Analyze. Biological threat removed, sustained, contained.

The world around her reappeared, forests sprung back into view and Tiana found herself spread eagle face down on a dirt road. She rolled to her side coughing and her eyes fell upon a group coming toward. To her surprise Njanju stared wild eyed at her while the rest of the group followed suit, save for the her, the doppelganger. Monika drew her blade and stepped forward, "You were shown to appear, but you have arrived sooner than perceived." She pointed her blade toward the shocked Tiana's throat, "You have seen the underground, have you not?"
 
A recent creative challenge spurred my memory of a particular event in Tiana's travels.
https://www.iwakuroleplay.com/threads/interview-with-a-character-4.31221/page-2#post-1891413
Specifically the first bit about a choice of drink. I enjoyed that little bit and am glad the memory came back to me.

Hind Cost Tavern. I wandered around that place for some time during a brief period of peace in my life, but a few months. I'd traveled North and found a secluded tavern on a weary trail which ran up the coast in the shadows of the Morning Mountains. A family of farmers, the Du'uan's, held claim to the land, fermenting wheat and corn and selling strong drink to those trekking the road to the mountain villages. It sold well, as they held currencies of various holds across the land. Few who came through didn't leave without a full flask, as who could resist a drink to warm the blood in the frosty mountains. It was a fine place and I was warmly accepted among the family there. I had board and food for my work there, hunting in the wild for pelts, skins and meats. I would sell my services as a protector to those who could not defend themselves. I asked little, only enough to repay the hospitality of the Du'uan's.

It was a brisk autumn evening when an old man came hiking through. His skin like leather, spotted with age and lined with wrinkles. He would have bouts of coughing which drew blood, they were deep gnawing rips to his chest which pained even I. He had caught wind of my services from other travelers of the road he claimed, though he had little to offer save for a drink which was most delightful. It warmed the tongue and the belly, caressing and soothing on its way down. Strong as the sea gale blows yet I found a sense of ease within it, as if it knew where to soothe the aching spirit. I accepted his payment and we began travelling toward his final destination.

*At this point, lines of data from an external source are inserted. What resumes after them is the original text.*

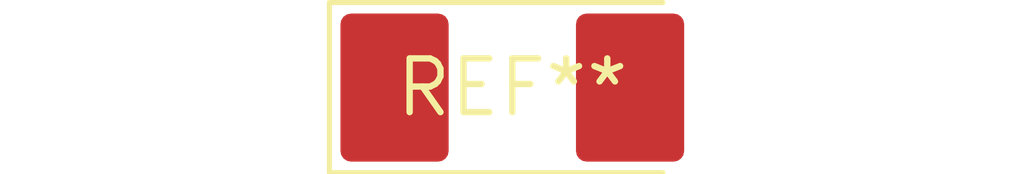
<source format=kicad_pcb>
(kicad_pcb (version 20240108) (generator pcbnew)

  (general
    (thickness 1.6)
  )

  (paper "A4")
  (layers
    (0 "F.Cu" signal)
    (31 "B.Cu" signal)
    (32 "B.Adhes" user "B.Adhesive")
    (33 "F.Adhes" user "F.Adhesive")
    (34 "B.Paste" user)
    (35 "F.Paste" user)
    (36 "B.SilkS" user "B.Silkscreen")
    (37 "F.SilkS" user "F.Silkscreen")
    (38 "B.Mask" user)
    (39 "F.Mask" user)
    (40 "Dwgs.User" user "User.Drawings")
    (41 "Cmts.User" user "User.Comments")
    (42 "Eco1.User" user "User.Eco1")
    (43 "Eco2.User" user "User.Eco2")
    (44 "Edge.Cuts" user)
    (45 "Margin" user)
    (46 "B.CrtYd" user "B.Courtyard")
    (47 "F.CrtYd" user "F.Courtyard")
    (48 "B.Fab" user)
    (49 "F.Fab" user)
    (50 "User.1" user)
    (51 "User.2" user)
    (52 "User.3" user)
    (53 "User.4" user)
    (54 "User.5" user)
    (55 "User.6" user)
    (56 "User.7" user)
    (57 "User.8" user)
    (58 "User.9" user)
  )

  (setup
    (pad_to_mask_clearance 0)
    (pcbplotparams
      (layerselection 0x00010fc_ffffffff)
      (plot_on_all_layers_selection 0x0000000_00000000)
      (disableapertmacros false)
      (usegerberextensions false)
      (usegerberattributes false)
      (usegerberadvancedattributes false)
      (creategerberjobfile false)
      (dashed_line_dash_ratio 12.000000)
      (dashed_line_gap_ratio 3.000000)
      (svgprecision 4)
      (plotframeref false)
      (viasonmask false)
      (mode 1)
      (useauxorigin false)
      (hpglpennumber 1)
      (hpglpenspeed 20)
      (hpglpendiameter 15.000000)
      (dxfpolygonmode false)
      (dxfimperialunits false)
      (dxfusepcbnewfont false)
      (psnegative false)
      (psa4output false)
      (plotreference false)
      (plotvalue false)
      (plotinvisibletext false)
      (sketchpadsonfab false)
      (subtractmaskfromsilk false)
      (outputformat 1)
      (mirror false)
      (drillshape 1)
      (scaleselection 1)
      (outputdirectory "")
    )
  )

  (net 0 "")

  (footprint "CP_EIA-7132-28_AVX-C" (layer "F.Cu") (at 0 0))

)

</source>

On our journey, he spoke of his days past. His name, Johann Cole, an man who reigned from a small insignificant village to the far South, nestled somewhere deep within the marshes. He spoke of a working life. His hands hurt by the time he was old enough to bed a woman, his back hurt before he had children to raise, his body ached before his children could walk. He was a man who knew only how to work the land until the body could do no more. Yet he seemed happy with his life.

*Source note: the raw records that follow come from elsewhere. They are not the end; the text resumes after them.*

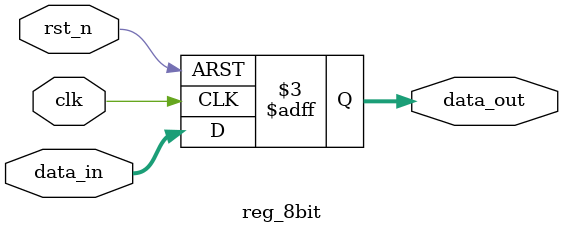
<source format=v>
`timescale 1 ns / 1 ps 
module reg_8bit(clk, rst_n, data_in, data_out);

input clk, rst_n;
input [7:0] data_in;
output reg [7:0] data_out;

always @(posedge clk, negedge rst_n) begin
	if(!rst_n) begin
		data_out <=0;
	end else begin
		data_out <= data_in;
	end
end
endmodule

</source>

"Though my body was broken before I could truly call myself a man, my spirit has undeniably been fortified with my faith and my devotion." He said once. I had a certain sense of love for those words. He had much to say, whether it was because he carried on to his grave which awaited him or he looked fondly upon me as a traveling companion I cannot truly say. Maybe a bit of both from this kind old man. Though on the last leg of our journey, he spoke of the drink he carried with him. One he said he discovered from a distant spirit which spoke from an old ruin who then died, vanished from this world with it's last words spoken to an old man. He told me of the secrets spoken from the ruin, from the earth; a strange fruit which grew on the West face of the mountains in the morning sun and the bark of a certain kind of tree near his homeland. He saw it as a final gift from the spirit, a final utterance before vanishing forever.

We spoke little once we arrived, I let him go on ahead as he made his way down the small peninsula. I left him be as he sat on the rocky coast, staring out into the sea whispering his prayers to whatever kind God which would lend its ear. I had found his destination and peace seemed to surround his mortal coil. As I flew away I looked back a final time to see he had vanished as well, but another spirit of this world returning to whence it came. His final gift to me was the knowledge of The Lord Mountain.